## Short exercise
Return all of the following lines unchanged, character for character.

## Data to use
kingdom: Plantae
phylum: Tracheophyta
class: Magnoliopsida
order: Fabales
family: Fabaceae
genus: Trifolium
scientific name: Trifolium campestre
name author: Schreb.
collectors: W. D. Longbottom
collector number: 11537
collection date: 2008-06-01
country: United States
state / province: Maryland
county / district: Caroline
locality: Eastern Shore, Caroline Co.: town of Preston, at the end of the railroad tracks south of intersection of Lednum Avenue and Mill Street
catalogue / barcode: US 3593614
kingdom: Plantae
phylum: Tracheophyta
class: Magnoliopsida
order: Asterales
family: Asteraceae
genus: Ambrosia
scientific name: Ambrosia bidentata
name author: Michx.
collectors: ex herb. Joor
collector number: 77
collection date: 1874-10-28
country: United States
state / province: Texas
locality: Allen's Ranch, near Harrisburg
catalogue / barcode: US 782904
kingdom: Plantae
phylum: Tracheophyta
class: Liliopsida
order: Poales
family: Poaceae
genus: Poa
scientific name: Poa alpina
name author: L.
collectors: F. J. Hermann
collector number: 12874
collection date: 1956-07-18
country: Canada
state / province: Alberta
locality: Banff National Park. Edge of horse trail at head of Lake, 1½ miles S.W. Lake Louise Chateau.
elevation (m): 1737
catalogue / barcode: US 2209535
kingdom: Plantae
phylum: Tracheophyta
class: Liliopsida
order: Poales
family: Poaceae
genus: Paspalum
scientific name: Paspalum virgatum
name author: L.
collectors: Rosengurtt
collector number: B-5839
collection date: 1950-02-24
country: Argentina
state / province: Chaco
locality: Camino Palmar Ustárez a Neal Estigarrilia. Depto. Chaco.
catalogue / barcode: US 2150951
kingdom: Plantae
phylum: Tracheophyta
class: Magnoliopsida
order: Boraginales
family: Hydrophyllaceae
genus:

## The reply
kingdom: Plantae
phylum: Tracheophyta
class: Magnoliopsida
order: Fabales
family: Fabaceae
genus: Trifolium
scientific name: Trifolium campestre
name author: Schreb.
collectors: W. D. Longbottom
collector number: 11537
collection date: 2008-06-01
country: United States
state / province: Maryland
county / district: Caroline
locality: Eastern Shore, Caroline Co.: town of Preston, at the end of the railroad tracks south of intersection of Lednum Avenue and Mill Street
catalogue / barcode: US 3593614
kingdom: Plantae
phylum: Tracheophyta
class: Magnoliopsida
order: Asterales
family: Asteraceae
genus: Ambrosia
scientific name: Ambrosia bidentata
name author: Michx.
collectors: ex herb. Joor
collector number: 77
collection date: 1874-10-28
country: United States
state / province: Texas
locality: Allen's Ranch, near Harrisburg
catalogue / barcode: US 782904
kingdom: Plantae
phylum: Tracheophyta
class: Liliopsida
order: Poales
family: Poaceae
genus: Poa
scientific name: Poa alpina
name author: L.
collectors: F. J. Hermann
collector number: 12874
collection date: 1956-07-18
country: Canada
state / province: Alberta
locality: Banff National Park. Edge of horse trail at head of Lake, 1½ miles S.W. Lake Louise Chateau.
elevation (m): 1737
catalogue / barcode: US 2209535
kingdom: Plantae
phylum: Tracheophyta
class: Liliopsida
order: Poales
family: Poaceae
genus: Paspalum
scientific name: Paspalum virgatum
name author: L.
collectors: Rosengurtt
collector number: B-5839
collection date: 1950-02-24
country: Argentina
state / province: Chaco
locality: Camino Palmar Ustárez a Neal Estigarrilia. Depto. Chaco.
catalogue / barcode: US 2150951
kingdom: Plantae
phylum: Tracheophyta
class: Magnoliopsida
order: Boraginales
family: Hydrophyllaceae
genus:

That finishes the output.